*** Excerpted records Section Begins ***

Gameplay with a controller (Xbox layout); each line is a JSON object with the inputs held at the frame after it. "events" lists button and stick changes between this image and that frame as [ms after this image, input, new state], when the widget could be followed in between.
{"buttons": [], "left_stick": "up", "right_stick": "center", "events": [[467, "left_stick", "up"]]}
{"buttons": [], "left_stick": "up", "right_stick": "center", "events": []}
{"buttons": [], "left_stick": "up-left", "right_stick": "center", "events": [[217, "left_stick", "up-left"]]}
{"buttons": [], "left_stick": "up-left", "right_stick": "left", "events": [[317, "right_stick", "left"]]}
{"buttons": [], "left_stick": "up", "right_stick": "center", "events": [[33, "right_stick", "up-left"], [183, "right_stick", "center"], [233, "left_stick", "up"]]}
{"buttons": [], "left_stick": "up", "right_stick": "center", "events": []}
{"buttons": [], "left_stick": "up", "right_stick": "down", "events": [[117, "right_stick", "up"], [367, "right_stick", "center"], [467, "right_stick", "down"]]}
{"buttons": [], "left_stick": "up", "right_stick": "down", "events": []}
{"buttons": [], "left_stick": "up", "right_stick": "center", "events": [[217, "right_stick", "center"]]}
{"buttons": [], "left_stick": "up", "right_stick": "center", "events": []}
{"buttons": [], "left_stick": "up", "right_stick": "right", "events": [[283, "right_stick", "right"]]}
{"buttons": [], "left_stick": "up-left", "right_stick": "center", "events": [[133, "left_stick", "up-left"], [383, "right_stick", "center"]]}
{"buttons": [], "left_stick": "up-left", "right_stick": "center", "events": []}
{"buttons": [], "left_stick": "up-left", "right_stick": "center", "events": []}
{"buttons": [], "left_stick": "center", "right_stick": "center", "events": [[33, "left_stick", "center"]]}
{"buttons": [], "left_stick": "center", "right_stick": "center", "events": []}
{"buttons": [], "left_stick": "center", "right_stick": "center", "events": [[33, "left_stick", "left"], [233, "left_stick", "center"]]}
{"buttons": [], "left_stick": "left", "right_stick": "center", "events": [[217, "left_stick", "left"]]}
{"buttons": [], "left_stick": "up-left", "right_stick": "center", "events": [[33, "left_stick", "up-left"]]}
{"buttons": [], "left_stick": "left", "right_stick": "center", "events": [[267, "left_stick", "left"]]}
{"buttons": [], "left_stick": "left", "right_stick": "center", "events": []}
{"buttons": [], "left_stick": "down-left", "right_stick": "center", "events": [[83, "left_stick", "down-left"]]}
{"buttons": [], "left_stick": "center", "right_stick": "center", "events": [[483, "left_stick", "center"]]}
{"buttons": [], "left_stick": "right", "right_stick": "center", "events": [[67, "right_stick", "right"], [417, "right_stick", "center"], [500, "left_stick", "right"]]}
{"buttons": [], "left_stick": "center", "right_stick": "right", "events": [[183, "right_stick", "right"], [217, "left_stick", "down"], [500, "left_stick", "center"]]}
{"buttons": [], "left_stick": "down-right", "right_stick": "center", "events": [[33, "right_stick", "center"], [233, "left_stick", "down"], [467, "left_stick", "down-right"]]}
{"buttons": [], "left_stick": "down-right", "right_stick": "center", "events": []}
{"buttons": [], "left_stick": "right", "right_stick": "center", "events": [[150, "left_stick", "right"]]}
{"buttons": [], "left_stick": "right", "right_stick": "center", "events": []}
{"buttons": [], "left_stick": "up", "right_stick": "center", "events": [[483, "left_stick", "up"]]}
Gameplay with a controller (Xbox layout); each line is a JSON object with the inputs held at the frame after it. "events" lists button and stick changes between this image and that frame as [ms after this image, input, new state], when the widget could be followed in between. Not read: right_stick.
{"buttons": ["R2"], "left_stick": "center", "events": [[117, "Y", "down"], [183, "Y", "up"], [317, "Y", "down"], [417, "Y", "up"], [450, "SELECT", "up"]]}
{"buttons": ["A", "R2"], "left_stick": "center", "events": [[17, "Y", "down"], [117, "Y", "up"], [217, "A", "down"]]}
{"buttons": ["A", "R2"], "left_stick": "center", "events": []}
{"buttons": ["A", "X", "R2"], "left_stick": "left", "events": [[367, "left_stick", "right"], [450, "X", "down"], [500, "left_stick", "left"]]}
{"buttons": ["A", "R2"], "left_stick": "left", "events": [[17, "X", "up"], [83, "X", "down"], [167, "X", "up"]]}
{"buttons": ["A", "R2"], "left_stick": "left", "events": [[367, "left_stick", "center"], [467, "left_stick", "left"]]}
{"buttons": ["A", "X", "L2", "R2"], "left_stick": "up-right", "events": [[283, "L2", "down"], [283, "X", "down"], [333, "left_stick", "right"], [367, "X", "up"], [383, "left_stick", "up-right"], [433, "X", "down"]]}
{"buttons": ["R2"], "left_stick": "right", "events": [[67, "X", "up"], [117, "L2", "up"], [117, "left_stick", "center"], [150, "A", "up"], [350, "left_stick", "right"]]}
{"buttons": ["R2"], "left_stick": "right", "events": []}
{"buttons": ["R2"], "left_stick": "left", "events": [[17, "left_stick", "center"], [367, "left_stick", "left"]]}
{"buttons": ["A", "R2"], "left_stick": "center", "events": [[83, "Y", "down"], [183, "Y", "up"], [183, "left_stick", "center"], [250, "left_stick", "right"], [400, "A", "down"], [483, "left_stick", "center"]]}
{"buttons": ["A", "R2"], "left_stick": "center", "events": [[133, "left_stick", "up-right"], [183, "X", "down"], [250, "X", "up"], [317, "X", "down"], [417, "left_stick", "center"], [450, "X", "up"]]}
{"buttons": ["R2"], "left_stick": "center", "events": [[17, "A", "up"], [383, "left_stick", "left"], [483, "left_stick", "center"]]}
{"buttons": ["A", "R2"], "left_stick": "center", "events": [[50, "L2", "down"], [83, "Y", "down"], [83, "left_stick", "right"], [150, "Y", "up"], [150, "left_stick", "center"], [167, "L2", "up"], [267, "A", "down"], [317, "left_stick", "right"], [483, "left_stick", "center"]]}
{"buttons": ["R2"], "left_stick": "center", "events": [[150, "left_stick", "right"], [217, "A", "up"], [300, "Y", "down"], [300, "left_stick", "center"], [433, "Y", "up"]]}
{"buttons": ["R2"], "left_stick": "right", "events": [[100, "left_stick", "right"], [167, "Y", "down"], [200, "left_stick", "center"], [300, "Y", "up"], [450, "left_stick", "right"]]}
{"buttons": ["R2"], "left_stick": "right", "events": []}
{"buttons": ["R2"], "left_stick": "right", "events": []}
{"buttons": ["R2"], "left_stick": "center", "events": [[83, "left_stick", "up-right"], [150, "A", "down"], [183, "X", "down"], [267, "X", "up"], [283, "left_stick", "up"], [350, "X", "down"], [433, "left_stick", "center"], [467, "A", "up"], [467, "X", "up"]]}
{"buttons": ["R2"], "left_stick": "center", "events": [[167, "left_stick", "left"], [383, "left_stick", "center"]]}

*** Excerpted records Section Ends ***

#### About this exercise:
Your answer should be the data above, retyped in full and unaltered.

#### Solution to the exercise:
Gameplay with a controller (Xbox layout); each line is a JSON object with the inputs held at the frame after it. "events" lists button and stick changes between this image and that frame as [ms after this image, input, new state], when the widget could be followed in between.
{"buttons": [], "left_stick": "up", "right_stick": "center", "events": [[467, "left_stick", "up"]]}
{"buttons": [], "left_stick": "up", "right_stick": "center", "events": []}
{"buttons": [], "left_stick": "up-left", "right_stick": "center", "events": [[217, "left_stick", "up-left"]]}
{"buttons": [], "left_stick": "up-left", "right_stick": "left", "events": [[317, "right_stick", "left"]]}
{"buttons": [], "left_stick": "up", "right_stick": "center", "events": [[33, "right_stick", "up-left"], [183, "right_stick", "center"], [233, "left_stick", "up"]]}
{"buttons": [], "left_stick": "up", "right_stick": "center", "events": []}
{"buttons": [], "left_stick": "up", "right_stick": "down", "events": [[117, "right_stick", "up"], [367, "right_stick", "center"], [467, "right_stick", "down"]]}
{"buttons": [], "left_stick": "up", "right_stick": "down", "events": []}
{"buttons": [], "left_stick": "up", "right_stick": "center", "events": [[217, "right_stick", "center"]]}
{"buttons": [], "left_stick": "up", "right_stick": "center", "events": []}
{"buttons": [], "left_stick": "up", "right_stick": "right", "events": [[283, "right_stick", "right"]]}
{"buttons": [], "left_stick": "up-left", "right_stick": "center", "events": [[133, "left_stick", "up-left"], [383, "right_stick", "center"]]}
{"buttons": [], "left_stick": "up-left", "right_stick": "center", "events": []}
{"buttons": [], "left_stick": "up-left", "right_stick": "center", "events": []}
{"buttons": [], "left_stick": "center", "right_stick": "center", "events": [[33, "left_stick", "center"]]}
{"buttons": [], "left_stick": "center", "right_stick": "center", "events": []}
{"buttons": [], "left_stick": "center", "right_stick": "center", "events": [[33, "left_stick", "left"], [233, "left_stick", "center"]]}
{"buttons": [], "left_stick": "left", "right_stick": "center", "events": [[217, "left_stick", "left"]]}
{"buttons": [], "left_stick": "up-left", "right_stick": "center", "events": [[33, "left_stick", "up-left"]]}
{"buttons": [], "left_stick": "left", "right_stick": "center", "events": [[267, "left_stick", "left"]]}
{"buttons": [], "left_stick": "left", "right_stick": "center", "events": []}
{"buttons": [], "left_stick": "down-left", "right_stick": "center", "events": [[83, "left_stick", "down-left"]]}
{"buttons": [], "left_stick": "center", "right_stick": "center", "events": [[483, "left_stick", "center"]]}
{"buttons": [], "left_stick": "right", "right_stick": "center", "events": [[67, "right_stick", "right"], [417, "right_stick", "center"], [500, "left_stick", "right"]]}
{"buttons": [], "left_stick": "center", "right_stick": "right", "events": [[183, "right_stick", "right"], [217, "left_stick", "down"], [500, "left_stick", "center"]]}
{"buttons": [], "left_stick": "down-right", "right_stick": "center", "events": [[33, "right_stick", "center"], [233, "left_stick", "down"], [467, "left_stick", "down-right"]]}
{"buttons": [], "left_stick": "down-right", "right_stick": "center", "events": []}
{"buttons": [], "left_stick": "right", "right_stick": "center", "events": [[150, "left_stick", "right"]]}
{"buttons": [], "left_stick": "right", "right_stick": "center", "events": []}
{"buttons": [], "left_stick": "up", "right_stick": "center", "events": [[483, "left_stick", "up"]]}
Gameplay with a controller (Xbox layout); each line is a JSON object with the inputs held at the frame after it. "events" lists button and stick changes between this image and that frame as [ms after this image, input, new state], when the widget could be followed in between. Not read: right_stick.
{"buttons": ["R2"], "left_stick": "center", "events": [[117, "Y", "down"], [183, "Y", "up"], [317, "Y", "down"], [417, "Y", "up"], [450, "SELECT", "up"]]}
{"buttons": ["A", "R2"], "left_stick": "center", "events": [[17, "Y", "down"], [117, "Y", "up"], [217, "A", "down"]]}
{"buttons": ["A", "R2"], "left_stick": "center", "events": []}
{"buttons": ["A", "X", "R2"], "left_stick": "left", "events": [[367, "left_stick", "right"], [450, "X", "down"], [500, "left_stick", "left"]]}
{"buttons": ["A", "R2"], "left_stick": "left", "events": [[17, "X", "up"], [83, "X", "down"], [167, "X", "up"]]}
{"buttons": ["A", "R2"], "left_stick": "left", "events": [[367, "left_stick", "center"], [467, "left_stick", "left"]]}
{"buttons": ["A", "X", "L2", "R2"], "left_stick": "up-right", "events": [[283, "L2", "down"], [283, "X", "down"], [333, "left_stick", "right"], [367, "X", "up"], [383, "left_stick", "up-right"], [433, "X", "down"]]}
{"buttons": ["R2"], "left_stick": "right", "events": [[67, "X", "up"], [117, "L2", "up"], [117, "left_stick", "center"], [150, "A", "up"], [350, "left_stick", "right"]]}
{"buttons": ["R2"], "left_stick": "right", "events": []}
{"buttons": ["R2"], "left_stick": "left", "events": [[17, "left_stick", "center"], [367, "left_stick", "left"]]}
{"buttons": ["A", "R2"], "left_stick": "center", "events": [[83, "Y", "down"], [183, "Y", "up"], [183, "left_stick", "center"], [250, "left_stick", "right"], [400, "A", "down"], [483, "left_stick", "center"]]}
{"buttons": ["A", "R2"], "left_stick": "center", "events": [[133, "left_stick", "up-right"], [183, "X", "down"], [250, "X", "up"], [317, "X", "down"], [417, "left_stick", "center"], [450, "X", "up"]]}
{"buttons": ["R2"], "left_stick": "center", "events": [[17, "A", "up"], [383, "left_stick", "left"], [483, "left_stick", "center"]]}
{"buttons": ["A", "R2"], "left_stick": "center", "events": [[50, "L2", "down"], [83, "Y", "down"], [83, "left_stick", "right"], [150, "Y", "up"], [150, "left_stick", "center"], [167, "L2", "up"], [267, "A", "down"], [317, "left_stick", "right"], [483, "left_stick", "center"]]}
{"buttons": ["R2"], "left_stick": "center", "events": [[150, "left_stick", "right"], [217, "A", "up"], [300, "Y", "down"], [300, "left_stick", "center"], [433, "Y", "up"]]}
{"buttons": ["R2"], "left_stick": "right", "events": [[100, "left_stick", "right"], [167, "Y", "down"], [200, "left_stick", "center"], [300, "Y", "up"], [450, "left_stick", "right"]]}
{"buttons": ["R2"], "left_stick": "right", "events": []}
{"buttons": ["R2"], "left_stick": "right", "events": []}
{"buttons": ["R2"], "left_stick": "center", "events": [[83, "left_stick", "up-right"], [150, "A", "down"], [183, "X", "down"], [267, "X", "up"], [283, "left_stick", "up"], [350, "X", "down"], [433, "left_stick", "center"], [467, "A", "up"], [467, "X", "up"]]}
{"buttons": ["R2"], "left_stick": "center", "events": [[167, "left_stick", "left"], [383, "left_stick", "center"]]}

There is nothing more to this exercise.